Re: URL work in HTML 5 from Julian Reschke on 2012-09-25 (www-tag@w3.org from September 2012)

From: Julian Reschke <julian.reschke@gmx.de>
Date: Tue, 25 Sep 2012 10:49:39 +0200
To: Robin Berjon <robin@w3.org>
CC: Larry Masinter <masinter@adobe.com>, W3C TAG <www-tag@w3.org>
Message-ID: <50617023.6080402@gmx.de>

On 2012-09-25 10:31, Robin Berjon wrote:
> On 25/09/2012 04:29 , Larry Masinter wrote:
>> I think there was a group willing to consider the redefinition of
>> URLs in HTML5 as a local anomaly within HTML, in a way that didn’t
>> really affect any other format or application.
>
> My understanding is that Anne is working on an improved definition of
> URLs because he noticed demonstrable severe interoperability issues with
> tasks as deceivingly simple as parsing URLs.
>
> Has anyone in this thread taken if only five minutes to perhaps peruse
> the evidence and see if he might not have a point? I ask because I've
> given it a cursory look and what I've seen is ugly.
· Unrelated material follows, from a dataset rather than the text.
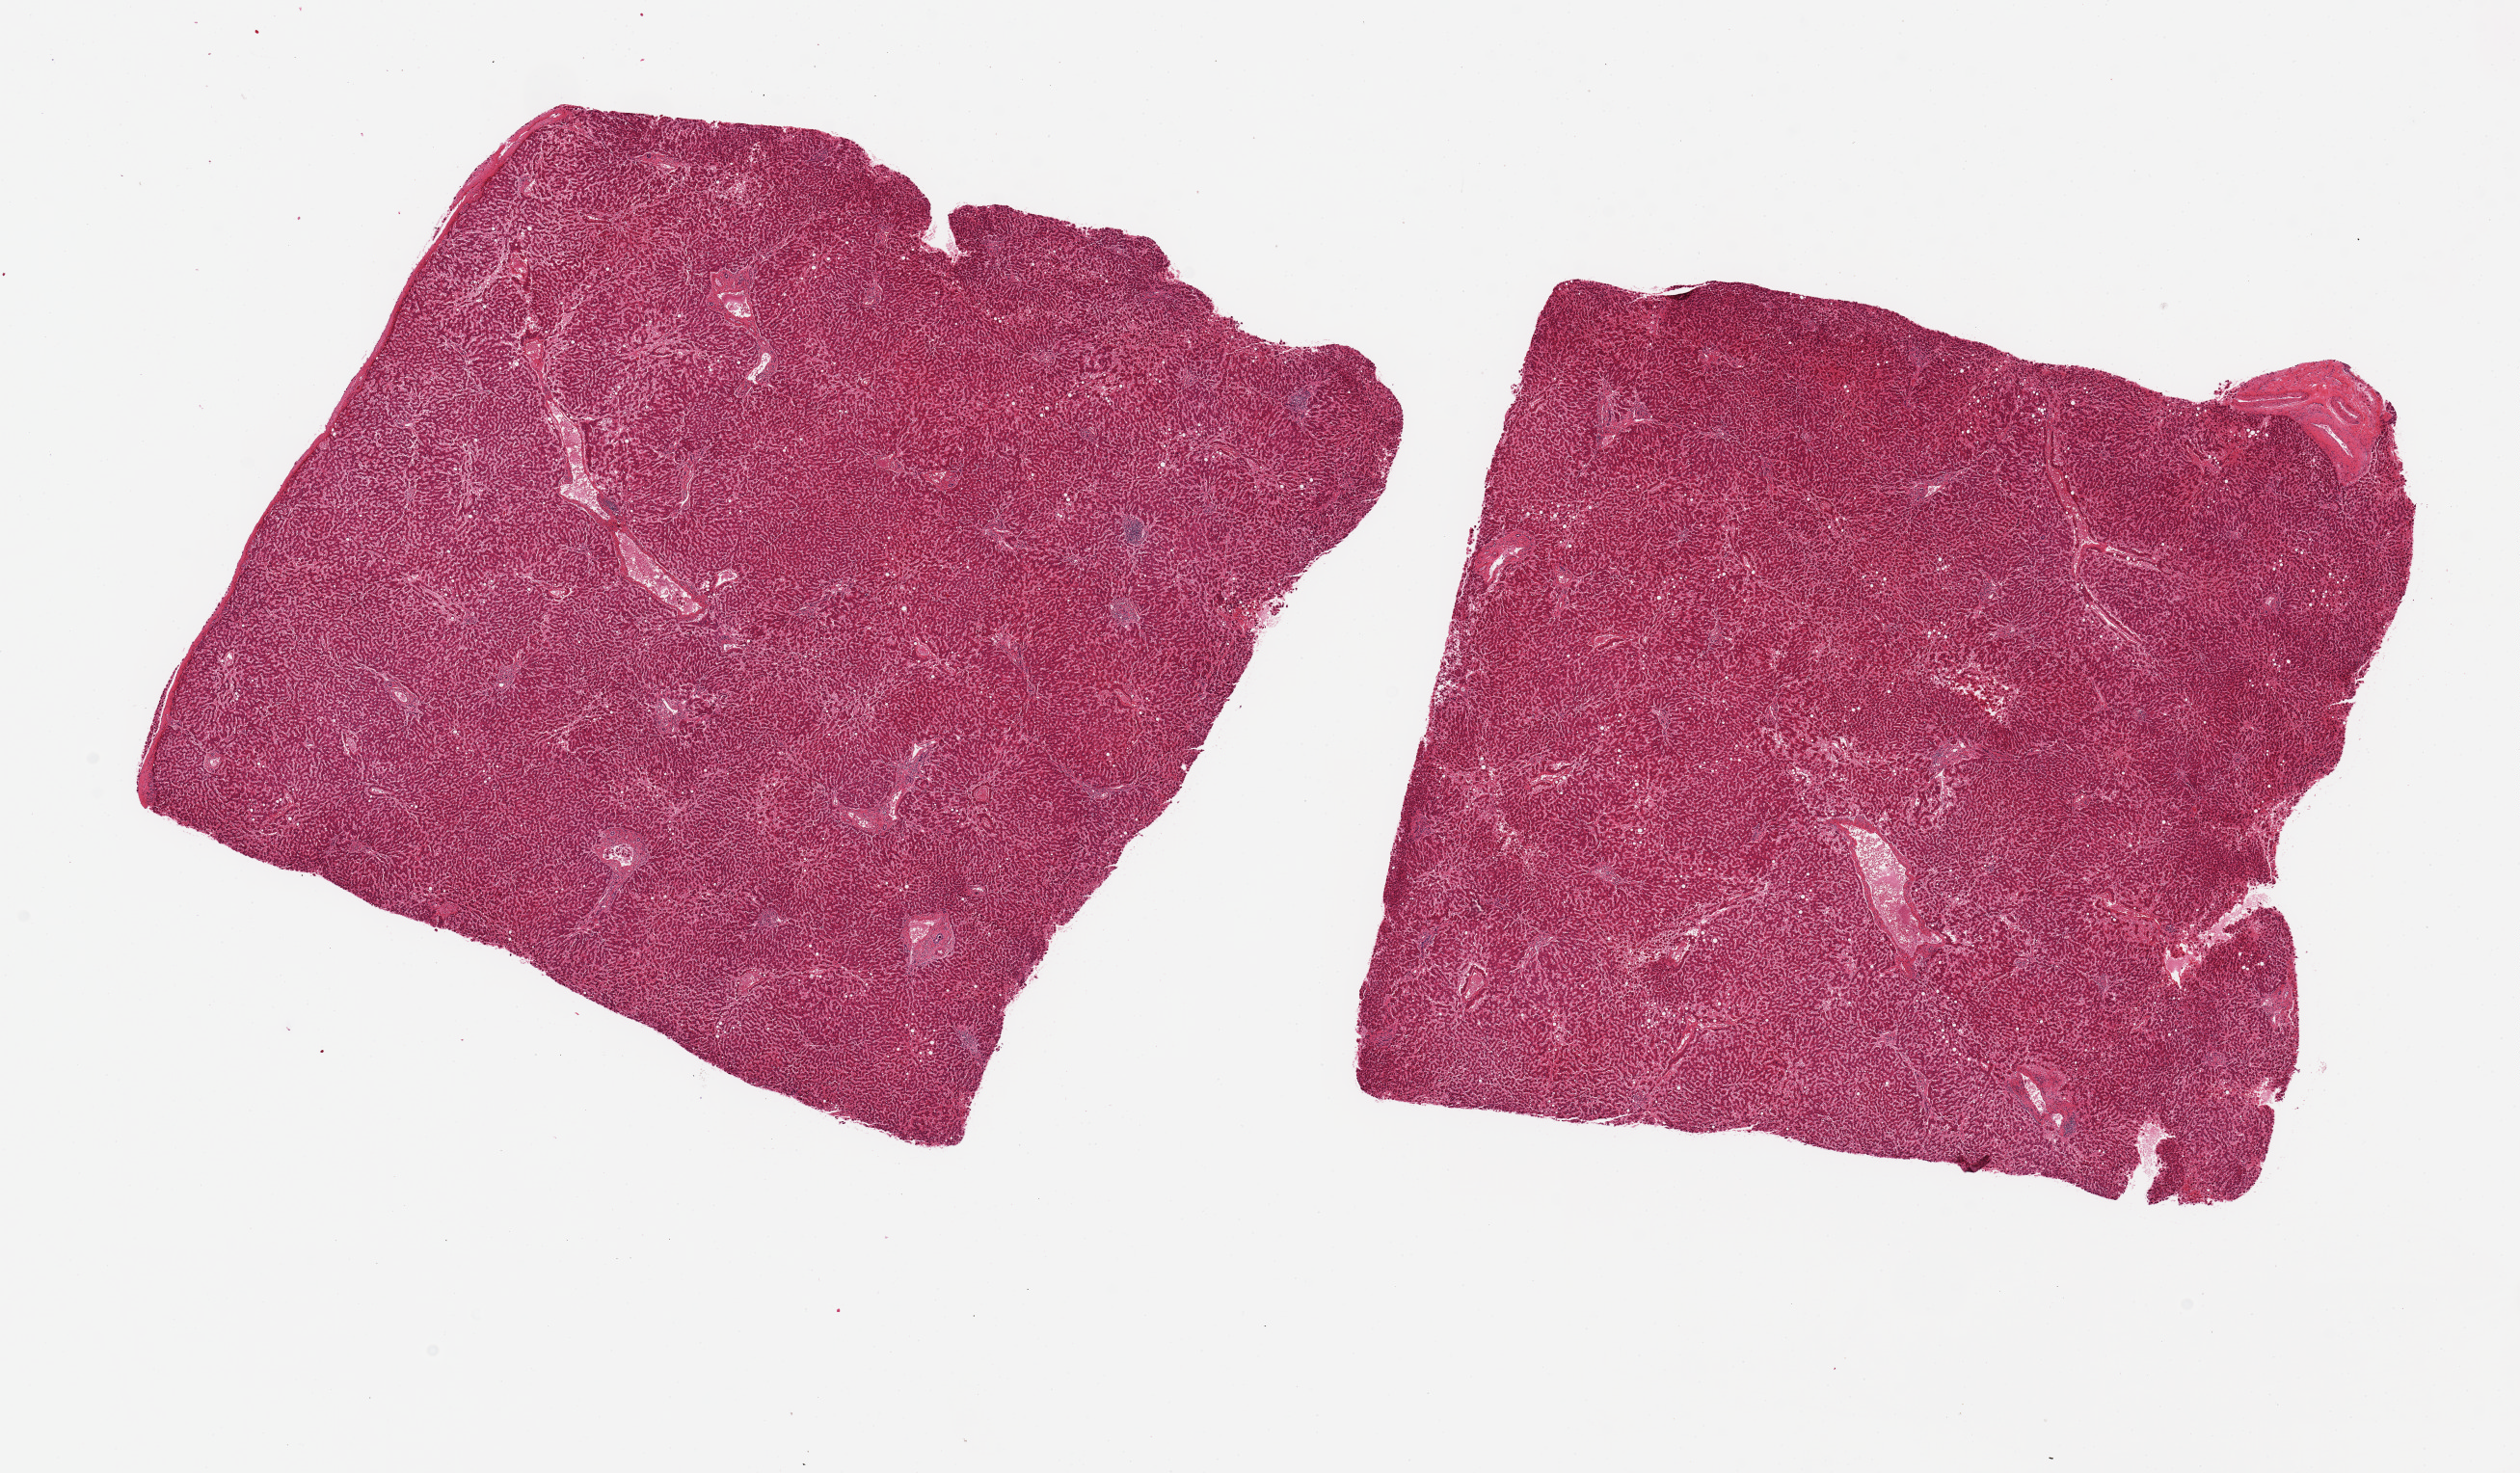
Digitized H&E-stained section — shown as a low-resolution overview of the whole scanned area (about 20.7 x 12.1 mm, from a 20x scan); PAXgene-fixed paraffin-embedded (PFPE) section; section of liver (target tissue); tissue donor sample. Donor: female.
• review note (as recorded): 2 pieces. 8x8 & 8x7mm; moderate central congestion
Of course there is a point. The specs (RFCs 3986 and 3987) do not define 
how to treat broken identifiers. Furthermore, references in HTML 
definitively do require preprocessing (such as dropping leading 
whitespace, or potentially rewriting query parts when not in UTF-8) 
before they can be handled as URIs/IRIs.

This is not a new discussion.

I believe that this can be best handled by acknowledging that what HTML 
uses are identifiers that need some level of sanitization before they 
can be treated as URI/IRI (references).

It appears that Anne's approach is to pretend that the RFCs are broken 
and need to be completely replaced. This of course ignores that fact 
that they are widely implemented outside browsers.

What we IMHO need is a *precise* problem statement, and then a mapping 
layer.

Also, it's not helpful that terminology from 3986 ("resolve") is used 
for something else, leading even to more confusion.

> ...

Best regards, Julian

Received on Tuesday, 25 September 2012 08:51:40 UTC